● **What you have to do**
Within the records below, repeat each line exactly but keep every picture out of the copy.

-- Supplied records follows --

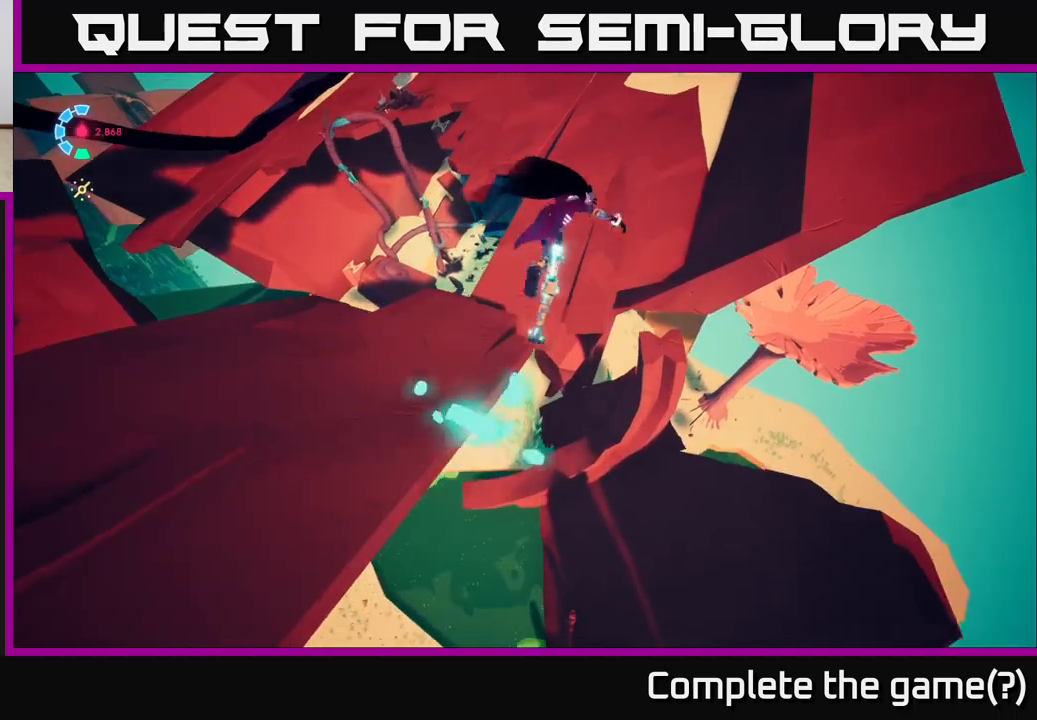
{"buttons": [], "left_stick": "up-right", "right_stick": "up", "events": [[250, "A", "up"], [267, "L2", "up"], [317, "R2", "up"], [483, "right_stick", "up"]]}
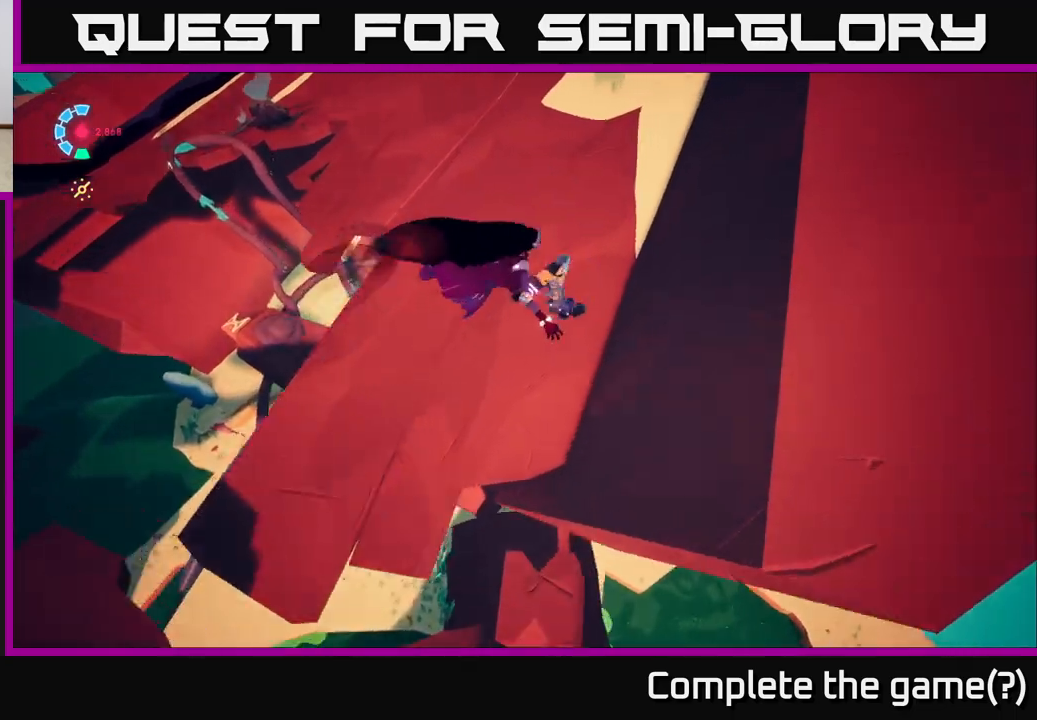
{"buttons": [], "left_stick": "right", "right_stick": "center", "events": [[83, "right_stick", "up-left"], [200, "right_stick", "center"], [333, "left_stick", "right"]]}
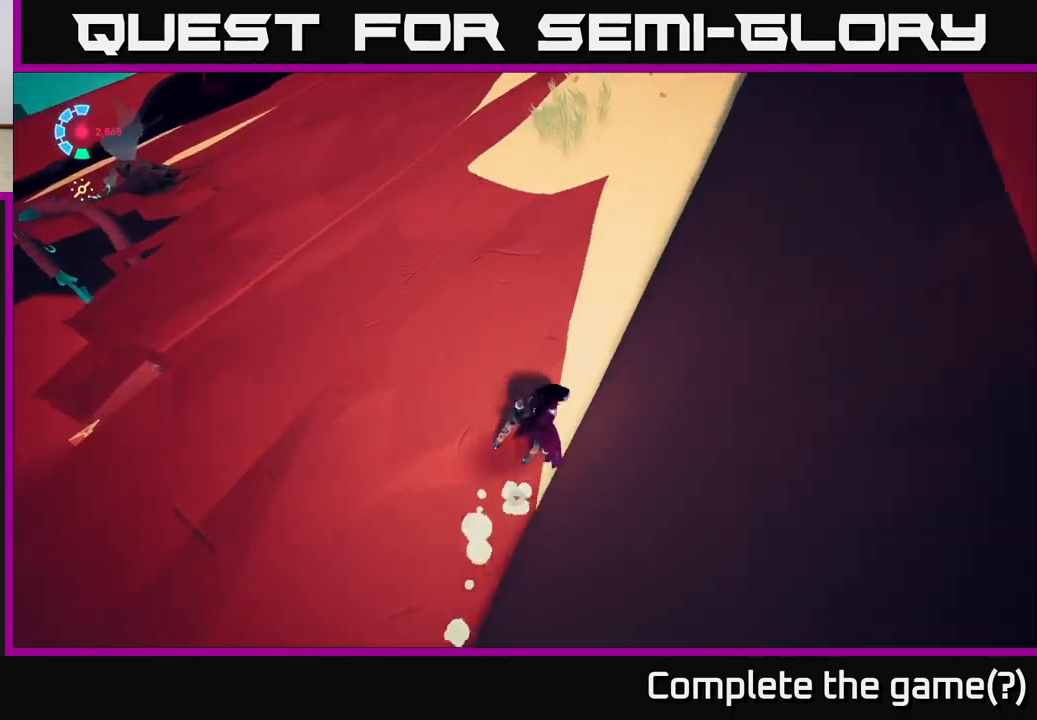
{"buttons": ["L2", "R2"], "left_stick": "up-right", "right_stick": "center", "events": [[33, "right_stick", "left"], [117, "right_stick", "up-left"], [233, "right_stick", "up"], [300, "left_stick", "up-right"], [383, "L2", "down"], [383, "right_stick", "center"], [400, "R2", "down"]]}
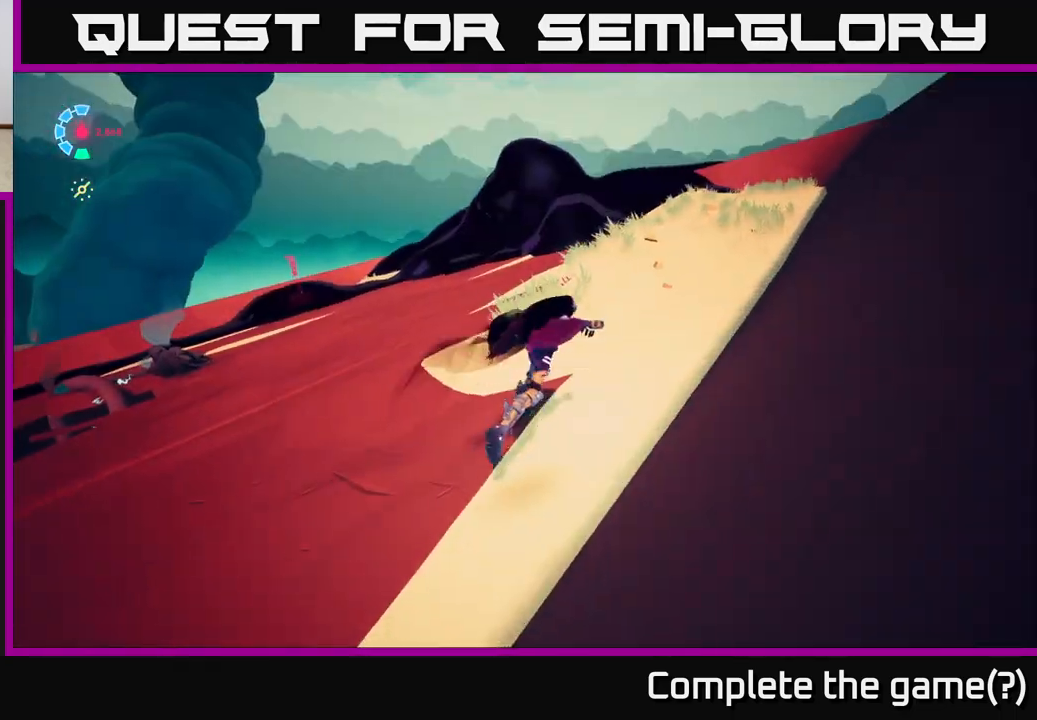
{"buttons": ["L2", "R2"], "left_stick": "up-right", "right_stick": "center", "events": [[250, "R2", "up"], [400, "R2", "down"]]}
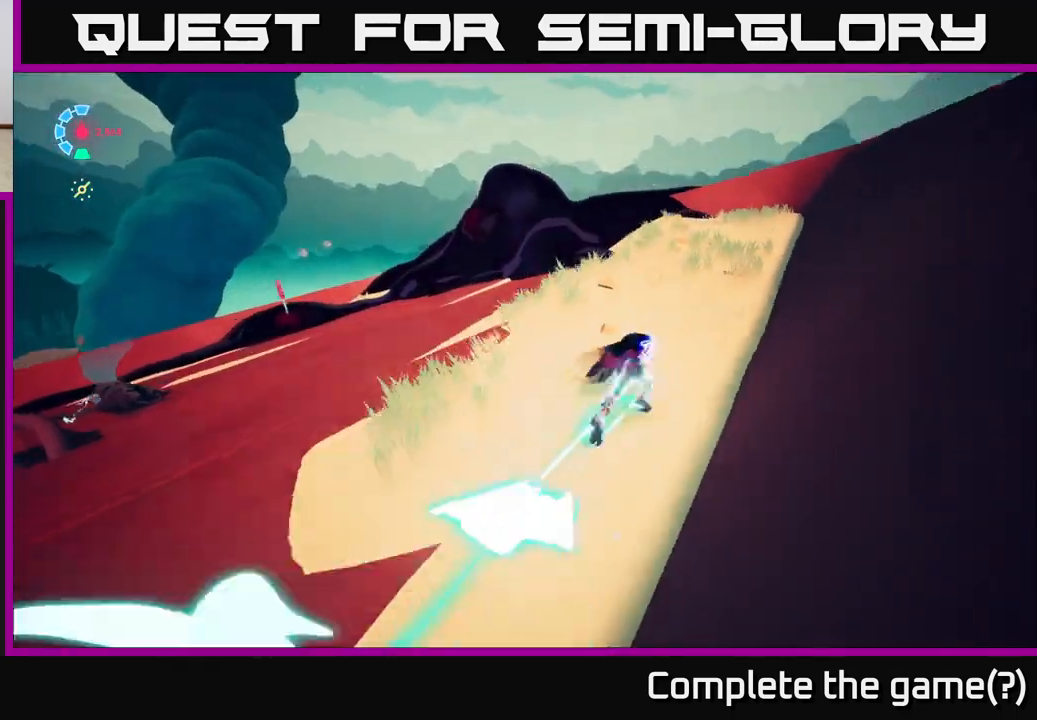
{"buttons": ["L2"], "left_stick": "up-right", "right_stick": "center", "events": [[333, "R2", "up"]]}
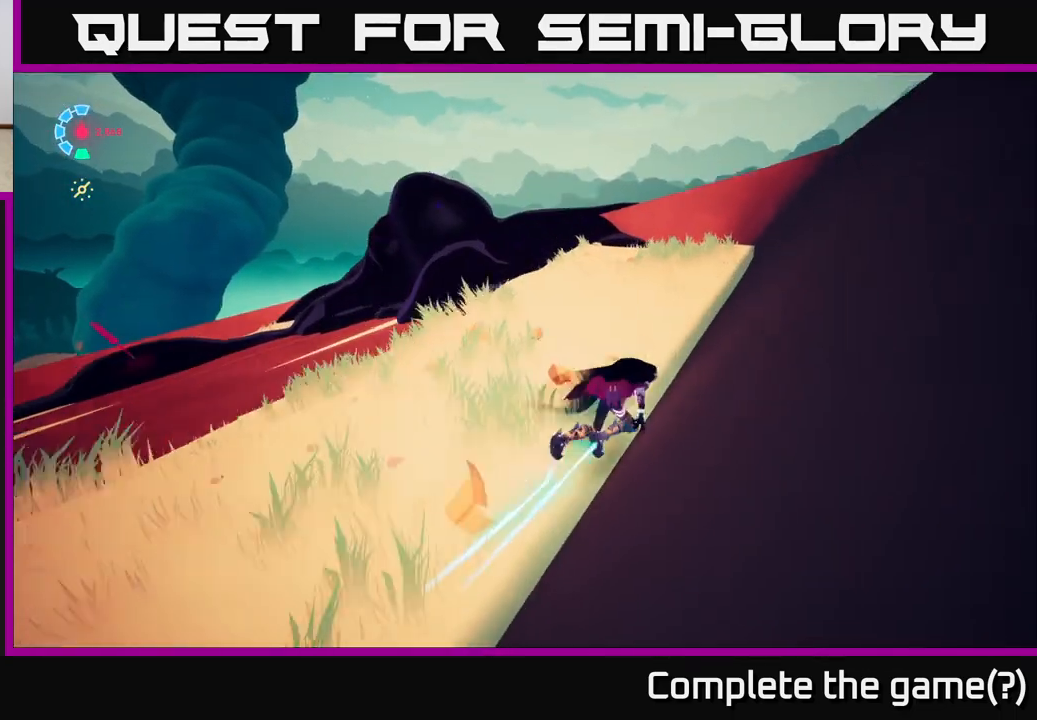
{"buttons": ["A"], "left_stick": "up-right", "right_stick": "center", "events": [[150, "A", "down"], [283, "L2", "up"], [350, "A", "up"], [500, "A", "down"]]}
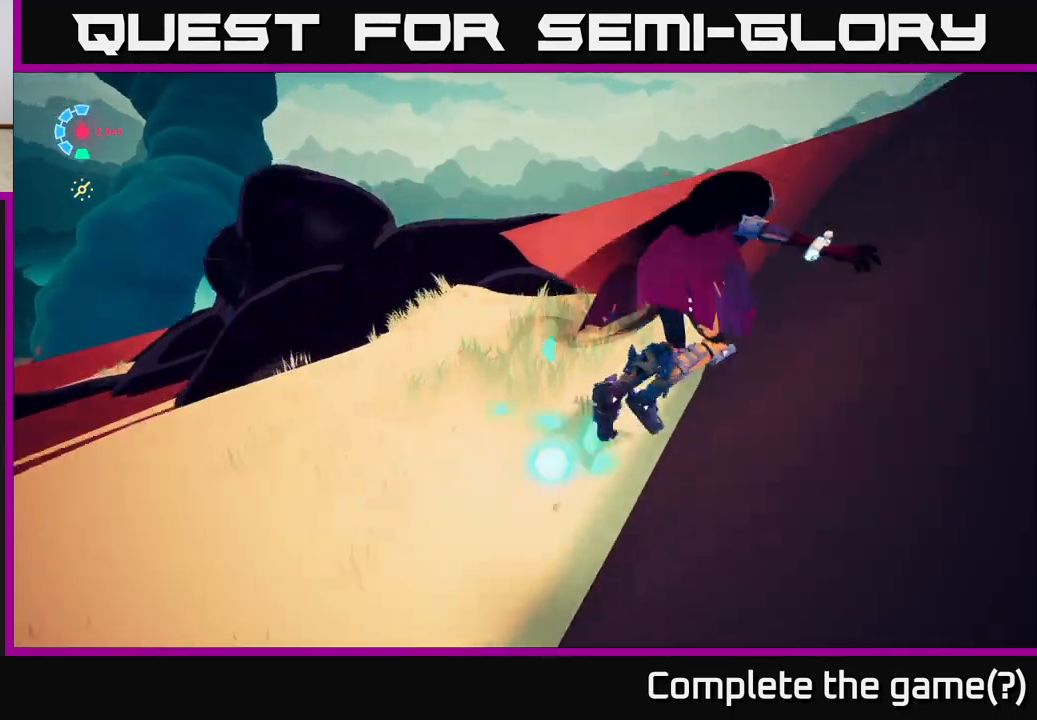
{"buttons": [], "left_stick": "center", "right_stick": "down-left", "events": [[100, "left_stick", "right"], [133, "A", "up"], [367, "right_stick", "down-left"], [433, "left_stick", "center"]]}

-- Supplied records concluded --

● **The answer**
{"buttons": [], "left_stick": "up-right", "right_stick": "up", "events": [[250, "A", "up"], [267, "L2", "up"], [317, "R2", "up"], [483, "right_stick", "up"]]}
{"buttons": [], "left_stick": "right", "right_stick": "center", "events": [[83, "right_stick", "up-left"], [200, "right_stick", "center"], [333, "left_stick", "right"]]}
{"buttons": ["L2", "R2"], "left_stick": "up-right", "right_stick": "center", "events": [[33, "right_stick", "left"], [117, "right_stick", "up-left"], [233, "right_stick", "up"], [300, "left_stick", "up-right"], [383, "L2", "down"], [383, "right_stick", "center"], [400, "R2", "down"]]}
{"buttons": ["L2", "R2"], "left_stick": "up-right", "right_stick": "center", "events": [[250, "R2", "up"], [400, "R2", "down"]]}
{"buttons": ["L2"], "left_stick": "up-right", "right_stick": "center", "events": [[333, "R2", "up"]]}
{"buttons": ["A"], "left_stick": "up-right", "right_stick": "center", "events": [[150, "A", "down"], [283, "L2", "up"], [350, "A", "up"], [500, "A", "down"]]}
{"buttons": [], "left_stick": "center", "right_stick": "down-left", "events": [[100, "left_stick", "right"], [133, "A", "up"], [367, "right_stick", "down-left"], [433, "left_stick", "center"]]}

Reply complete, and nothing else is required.